There is a clear correlation between imaging findings and clinical outcome. Tear size is directly related to the number of days lost from competitive sport. Tears exceeding 50% of cross-sectional area of the muscle are associated with prolonged recovery period and most individuals will sustain a re-tear within 2 years. The degree of pain noted is also related to the size of the tear seen on MR imaging or ultrasound and is consequently also related to the length of recovery period. Individuals with clinical suggestion of a tear but no imaging findings show the best recovery rates. If there is imaging evidence of a muscle tear/strain in an athlete in whom this was not clinically suspected, it is advisable to suggest convalescence as continuing the sporting activity would likely lead to progression of the tear and a prolonged recovery period. In the early stages of injury, ultrasound and MR imaging have similar accuracy for lesion detection. In later stages (≥ 2weeks), when the extent of oedema has diminished, MR imaging is more accurate. Deep lesions (more common in muscular athletes) are better assessed with MR imaging. Epimysial injuries, which are more likely to be superficial, are better seen with ultrasound, while MTJ injuries that are generally more deeply located are better seen with MRI.

The importance of imaging findings when planning management of hamstring injuries cannot be understated. With increasing demands placed on athletes and increasing physical activity of the population in general, accurate advice on the management of HMIs is required and this can only be provided with accurate imaging.

Figure Legends

Fig 1. Anatomy of the hamstring muscles.

Fig 2. Proximal avulsion injury of the hamstring muscles. Oblique coronal T1-weighted MR image demonstrates a large hematoma (*) with retracted fibres of the semitendinosus muscle and the long head of the biceps femoris tendon (straight arrow). The semimembranosus muscle (curved arrow) is intact.

Fig 3. Bony avulsion (arrow) of the hamstring insertion seen on X-ray.

Fig 4. Coronal MR image shows avulsion of the semitendinosus tendon (arrow), with retraction of the muscle. The long head of the biceps femoris muscle is located laterally (*), with the semimembranosus muscle on the medial side.

Fig 5. Coronal oblique MR image shows a small region of hyperintensity in the biceps femoris (curved arrow), a finding that is consistent with oedema as a result of a subtle MTJ tear (straight arrow).

Fig 6. Longitudinal ultrasound image demonstrates a focal area of retraction (*) and hypoechogenicity consistent with a macroscopic tear in the distal MTJ of the semitendinosus.

Fig 7. Epimysial fascial strain seen on axial MR image as an area of hyperintensity in the biceps femoris muscle (curved arrow). There is relatively little involvement near the tendon (straight arrow).
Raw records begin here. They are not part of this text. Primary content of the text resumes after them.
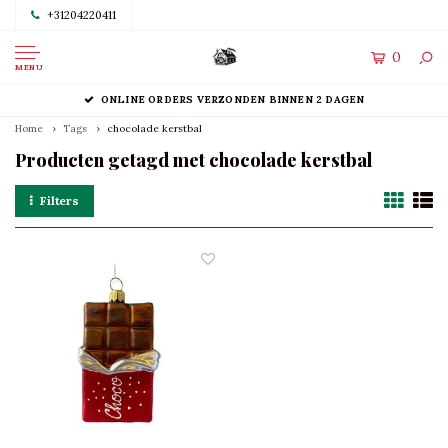
+31204220411
0
MENU
ONLINE ORDERS VERZONDEN BINNEN 2 DAGEN
Home
Tags
chocolade kerstbal
Producten getagd met chocolade kerstbal
Filters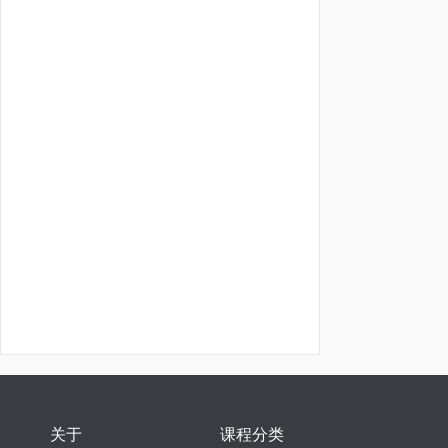
关于
课程分类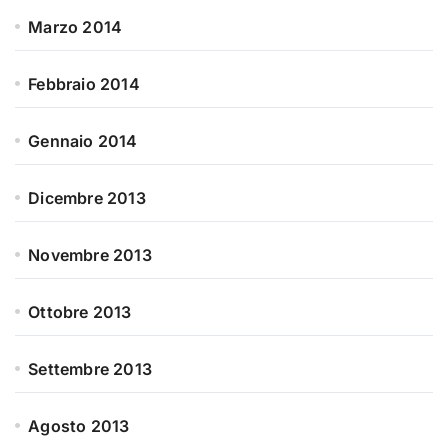
Marzo 2014
Febbraio 2014
Gennaio 2014
Dicembre 2013
Novembre 2013
Ottobre 2013
Settembre 2013
Agosto 2013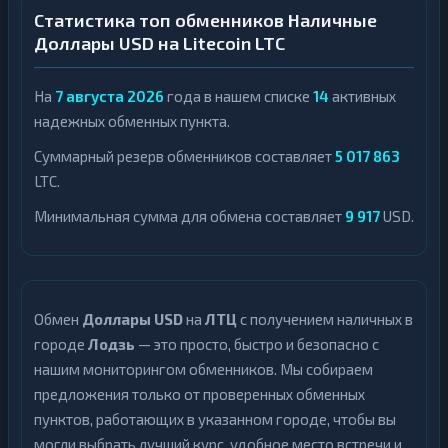
Статистика топ обменников Наличные
Доллары USD на Litecoin LTC
На
7 августа 2026
года в нашем списке
14
активных
надежных обменных пункта.
Суммарный резерв обменников составляет
5 017 863
LTC.
Минимальная сумма для обмена составляет
9 917
USD.
Обмен
Доллары USD
на
ЛТЦ
с получением наличных в
городе
Лодзь
— это просто, быстро и безопасно с
нашим мониторингом обменников. Мы собираем
предложения только от проверенных обменных
пунктов, работающих в указанном городе, чтобы вы
могли выбрать лучший курс, удобное место встречи и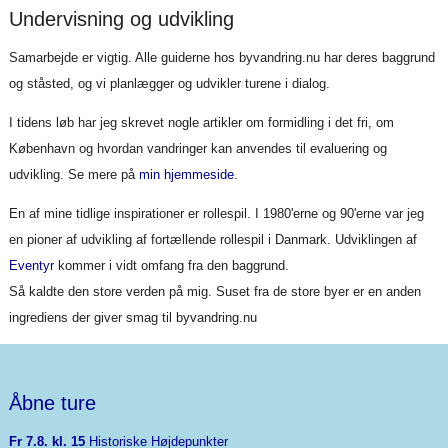
Undervisning og udvikling
Samarbejde er vigtig. Alle guiderne hos byvandring.nu har deres baggrund
og ståsted, og vi planlægger og udvikler turene i dialog.
I tidens løb har jeg skrevet nogle artikler om formidling i det fri, om
København og hvordan vandringer kan anvendes til evaluering og
udvikling. Se mere på
min hjemmeside
.
En af mine tidlige inspirationer er rollespil. I 1980'erne og 90'erne var jeg
en pioner af udvikling af fortællende rollespil i Danmark. Udviklingen af
Eventyr
kommer i vidt omfang fra den baggrund.
Så kaldte den store verden på mig. Suset fra de store byer er en anden
ingrediens der giver smag til byvandring.nu
Åbne ture
Fr 7.8. kl. 15
Historiske Højdepunkter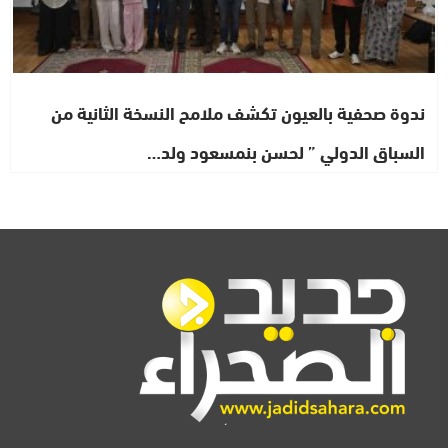
ندوة صحفية بالعيون تكشف ملامح النسخة الثانية من
السباق الدولي ” لحسن بنمسعود ولد…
Fig 8. Muscle belly injury seen on axial proton-density–weighted MR image as an intramuscular hematoma in the biceps femoris muscle (arrow).

Fig 9. A re-torn semitendinosus muscle.  MR image shows an area of hyperintensity (curved arrow) near the semitendinosus tendon (straight arrow) that is consistent with an MTJ tear. However, an irregular area of low signal intensity deep within the muscle (arrowhead) is characteristic of scar tissue following a prior myofascial tear. This may have contributed to the decrease in muscle elasticity ultimately leading to fresh tear.